Provided text:
>> START

Atomic Bomb is positively Spector-esque in its ambition, although curiously enough, it’s not a showy record, the playing being mostly subservient to the songs.

Rating: 8 ½ / 10

Peter Murphy, 04 Nov 2004

I happen to like the title. Very Dr Strangelove. Very poultice on the weeping wound of the latest age of anxiety. Post 9/11, Bono was apt to point out that U2 had been writing songs about bombs in briefcases as far back as ‘Seconds’ from War, and indeed most of us born before the ’70s grew up under the influence of Amis’s and Einstein’s monster, Threads and The Fate Of The Earth, nervous systems warped by fear of the three-headed Revelations beast that was Three Mile Island/Sellafield/Chernobyl and a long threatened nuclear winter. But if U2’s answer to the titular question is, “With love” then Stanley Kubrick might’ve added, “… and laughter”, black comedy being the only sane response to totalitarian madness. Which is why this writer thought the Zoo TV carny U2’s most fascinating period and why consequently I was uneasy about the retrospective airbrushing of the ’90s ‘irony’ era that saw ‘The Fly’ get swatted off the last Best Of.

However, these are largely matters of style and not substance, and All That You Can’t Leave Behind was a record of at least a half-dozen skyscraping tunes that left U2 better equipped to deal with the fall(out) tour of 01 than just about any other touring act. And now, three years later, we find the foursome seemingly rewriting one of Morrissey’s best lines and asserting that if it’s not the bomb, then it’s love that will bring us together.

And with pop’s prevailing left-field winds being mostly retro garage and art rock, U2 are in the rather jammy position of being old enough to claim first generation kinship with the spiritual forebears of this year’s models such as Interpol (Joy Division) or Franz Ferdinand (Television), while also playing the cool uncles to Coldplay or Snow Patrol. In short, they’ve managed to survive that gruesome ‘legendary’ status while avoiding the slings and arrows of self-parody that plagued the Stones and is starting to cause REM problems.

>> END

Goals:
A – Reproduce the review from "Atomic Bomb is" up to and including "to the songs.".
B – Shorten the paragraph of the review that begins "However, these are largely matters," keeping its main facts.
The material after the review has nothing to do with it.

Stored rows:

>> START

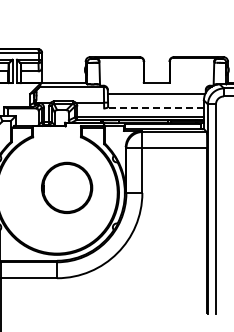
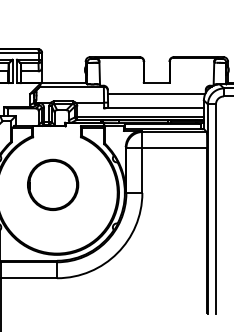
line at (154, 108): dashed -> solid
part at (67, 187) position: (67, 187) -> (53, 184)
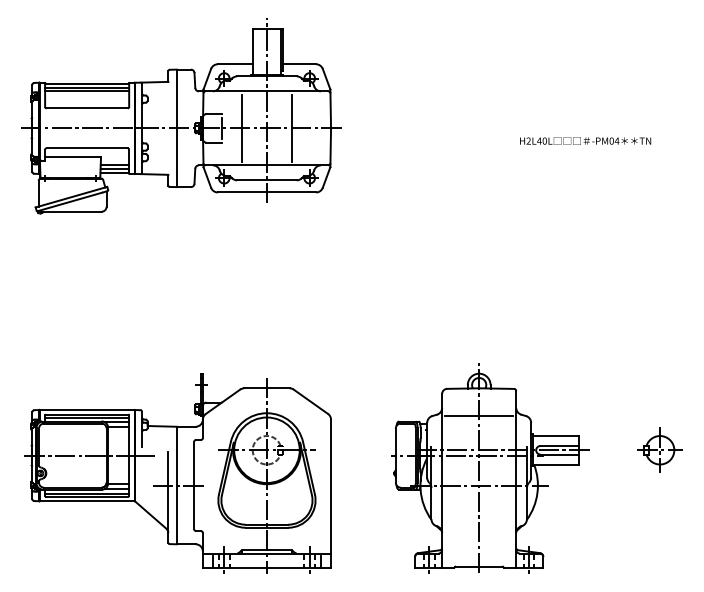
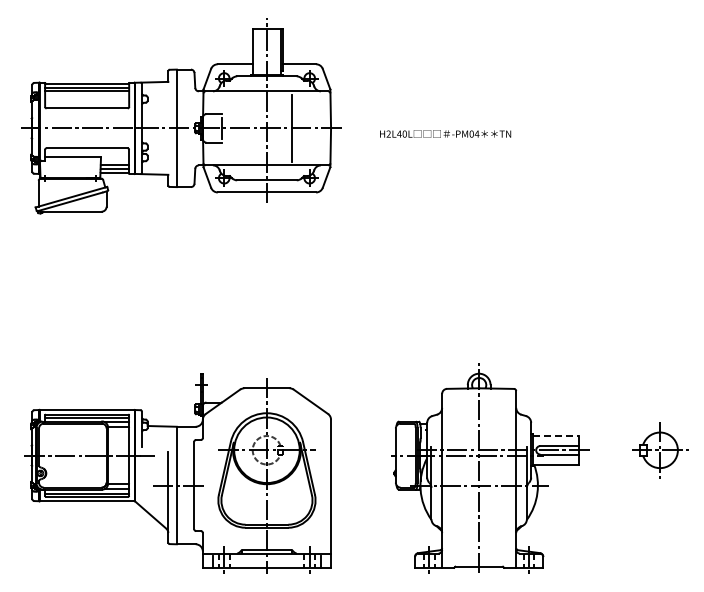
line at (242, 127): present -> none
text at (585, 140) position: (585, 140) -> (445, 133)
line at (479, 416): present -> none
line at (556, 436): solid -> dashed
part at (659, 449) size: 46x46 px -> 57x57 px
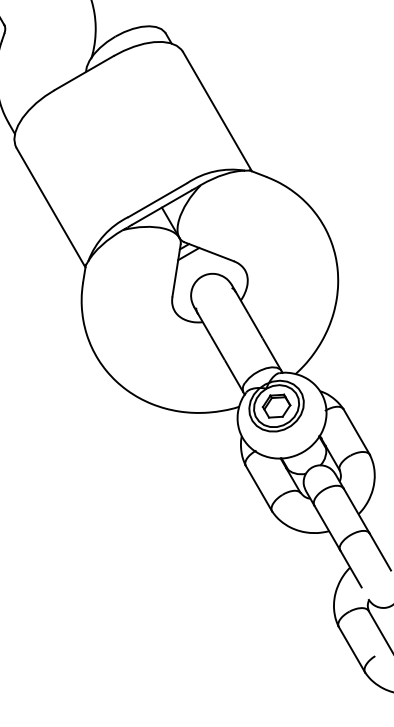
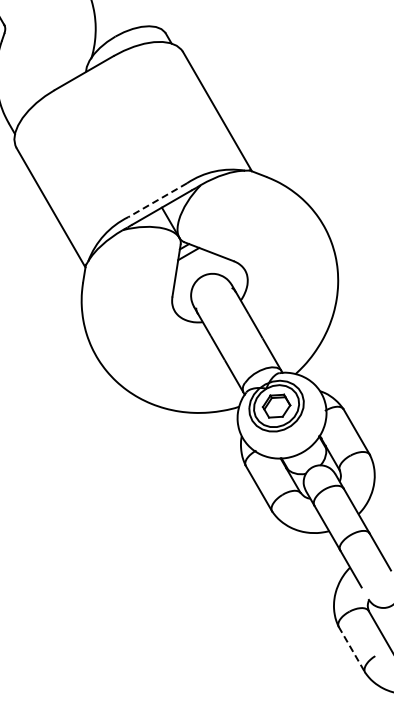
line at (157, 200): solid -> dashed
line at (351, 649): solid -> dashed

>> END

Solutions per task:
A –
Atomic Bomb is positively Spector-esque in its ambition, although curiously enough, it’s not a showy record, the playing being mostly subservient to the songs.

B – These are mostly matters of style, not substance. All That You Can't Leave Behind had at least six soaring tunes, which left U2 better prepared than almost any other touring act for the fall(out) tour of '01. Three years later, the band seem to rework one of Morrissey's best lines, claiming that if it's not the bomb, it's love that will bring us together.